Task to carry out. Take the data from its first line. Print each line exactly until the line containing "04.08.2026 —" has been printed too.
═══ Task material
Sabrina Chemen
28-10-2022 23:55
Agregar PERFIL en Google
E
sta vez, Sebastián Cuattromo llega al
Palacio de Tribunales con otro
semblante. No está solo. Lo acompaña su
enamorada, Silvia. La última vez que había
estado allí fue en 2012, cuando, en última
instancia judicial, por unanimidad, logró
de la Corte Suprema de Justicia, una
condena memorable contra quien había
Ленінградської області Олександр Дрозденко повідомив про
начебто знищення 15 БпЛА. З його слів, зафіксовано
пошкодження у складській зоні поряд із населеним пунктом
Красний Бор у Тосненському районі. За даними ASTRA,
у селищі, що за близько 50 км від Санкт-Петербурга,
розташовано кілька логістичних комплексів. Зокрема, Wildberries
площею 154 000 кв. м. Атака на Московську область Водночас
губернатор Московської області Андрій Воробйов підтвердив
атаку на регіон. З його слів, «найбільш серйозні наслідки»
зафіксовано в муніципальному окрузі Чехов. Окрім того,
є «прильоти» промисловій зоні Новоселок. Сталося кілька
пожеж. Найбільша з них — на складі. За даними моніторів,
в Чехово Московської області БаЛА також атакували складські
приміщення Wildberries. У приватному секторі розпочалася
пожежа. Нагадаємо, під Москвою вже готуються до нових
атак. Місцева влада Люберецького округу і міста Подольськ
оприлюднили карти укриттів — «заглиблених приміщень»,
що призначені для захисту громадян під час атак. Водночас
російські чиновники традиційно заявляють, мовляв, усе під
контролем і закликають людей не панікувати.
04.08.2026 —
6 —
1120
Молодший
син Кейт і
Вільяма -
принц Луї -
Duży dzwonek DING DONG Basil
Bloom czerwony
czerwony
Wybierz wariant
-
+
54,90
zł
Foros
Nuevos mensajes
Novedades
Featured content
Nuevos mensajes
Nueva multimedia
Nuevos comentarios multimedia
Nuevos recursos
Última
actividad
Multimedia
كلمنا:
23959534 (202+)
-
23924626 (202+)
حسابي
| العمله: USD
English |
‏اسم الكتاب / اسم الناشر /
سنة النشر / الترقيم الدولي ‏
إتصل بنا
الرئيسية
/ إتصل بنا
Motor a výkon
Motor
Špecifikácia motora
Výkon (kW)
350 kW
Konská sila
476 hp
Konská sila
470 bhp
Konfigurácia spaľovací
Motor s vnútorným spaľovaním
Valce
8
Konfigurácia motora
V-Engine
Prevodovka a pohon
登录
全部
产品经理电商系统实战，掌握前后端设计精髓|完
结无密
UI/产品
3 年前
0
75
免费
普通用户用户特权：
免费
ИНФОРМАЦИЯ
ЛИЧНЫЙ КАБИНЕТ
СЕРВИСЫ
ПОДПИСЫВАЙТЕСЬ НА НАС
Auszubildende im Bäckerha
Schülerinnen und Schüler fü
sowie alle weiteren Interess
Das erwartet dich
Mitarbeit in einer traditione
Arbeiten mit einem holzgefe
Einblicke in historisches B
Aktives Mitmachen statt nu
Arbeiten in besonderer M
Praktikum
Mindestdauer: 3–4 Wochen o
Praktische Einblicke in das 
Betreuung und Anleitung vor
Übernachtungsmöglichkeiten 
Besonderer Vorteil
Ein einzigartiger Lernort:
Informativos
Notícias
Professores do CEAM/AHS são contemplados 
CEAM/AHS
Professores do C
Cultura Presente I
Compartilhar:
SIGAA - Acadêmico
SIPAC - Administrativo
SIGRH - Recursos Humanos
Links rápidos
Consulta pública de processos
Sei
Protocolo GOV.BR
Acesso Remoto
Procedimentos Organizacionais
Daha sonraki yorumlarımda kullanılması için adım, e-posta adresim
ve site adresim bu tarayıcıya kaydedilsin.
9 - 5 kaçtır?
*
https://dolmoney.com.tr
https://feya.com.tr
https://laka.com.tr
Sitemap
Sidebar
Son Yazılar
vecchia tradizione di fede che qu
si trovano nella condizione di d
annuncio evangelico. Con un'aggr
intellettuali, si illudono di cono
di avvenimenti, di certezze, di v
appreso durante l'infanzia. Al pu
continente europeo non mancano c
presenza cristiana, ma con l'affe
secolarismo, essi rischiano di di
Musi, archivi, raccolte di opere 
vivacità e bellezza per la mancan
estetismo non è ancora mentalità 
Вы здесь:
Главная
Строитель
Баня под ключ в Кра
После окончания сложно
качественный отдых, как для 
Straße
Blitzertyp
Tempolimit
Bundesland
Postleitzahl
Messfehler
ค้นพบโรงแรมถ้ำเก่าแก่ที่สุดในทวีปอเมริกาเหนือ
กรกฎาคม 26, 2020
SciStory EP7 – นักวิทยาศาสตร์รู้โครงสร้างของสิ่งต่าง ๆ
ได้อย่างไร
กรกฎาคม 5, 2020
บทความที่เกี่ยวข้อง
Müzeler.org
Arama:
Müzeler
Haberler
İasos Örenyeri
══════
Task result.
Sabrina Chemen
28-10-2022 23:55
Agregar PERFIL en Google
E
sta vez, Sebastián Cuattromo llega al
Palacio de Tribunales con otro
semblante. No está solo. Lo acompaña su
enamorada, Silvia. La última vez que había
estado allí fue en 2012, cuando, en última
instancia judicial, por unanimidad, logró
de la Corte Suprema de Justicia, una
condena memorable contra quien había
Ленінградської області Олександр Дрозденко повідомив про
начебто знищення 15 БпЛА. З його слів, зафіксовано
пошкодження у складській зоні поряд із населеним пунктом
Красний Бор у Тосненському районі. За даними ASTRA,
у селищі, що за близько 50 км від Санкт-Петербурга,
розташовано кілька логістичних комплексів. Зокрема, Wildberries
площею 154 000 кв. м. Атака на Московську область Водночас
губернатор Московської області Андрій Воробйов підтвердив
атаку на регіон. З його слів, «найбільш серйозні наслідки»
зафіксовано в муніципальному окрузі Чехов. Окрім того,
є «прильоти» промисловій зоні Новоселок. Сталося кілька
пожеж. Найбільша з них — на складі. За даними моніторів,
в Чехово Московської області БаЛА також атакували складські
приміщення Wildberries. У приватному секторі розпочалася
пожежа. Нагадаємо, під Москвою вже готуються до нових
атак. Місцева влада Люберецького округу і міста Подольськ
оприлюднили карти укриттів — «заглиблених приміщень»,
що призначені для захисту громадян під час атак. Водночас
російські чиновники традиційно заявляють, мовляв, усе під
контролем і закликають людей не панікувати.
04.08.2026 —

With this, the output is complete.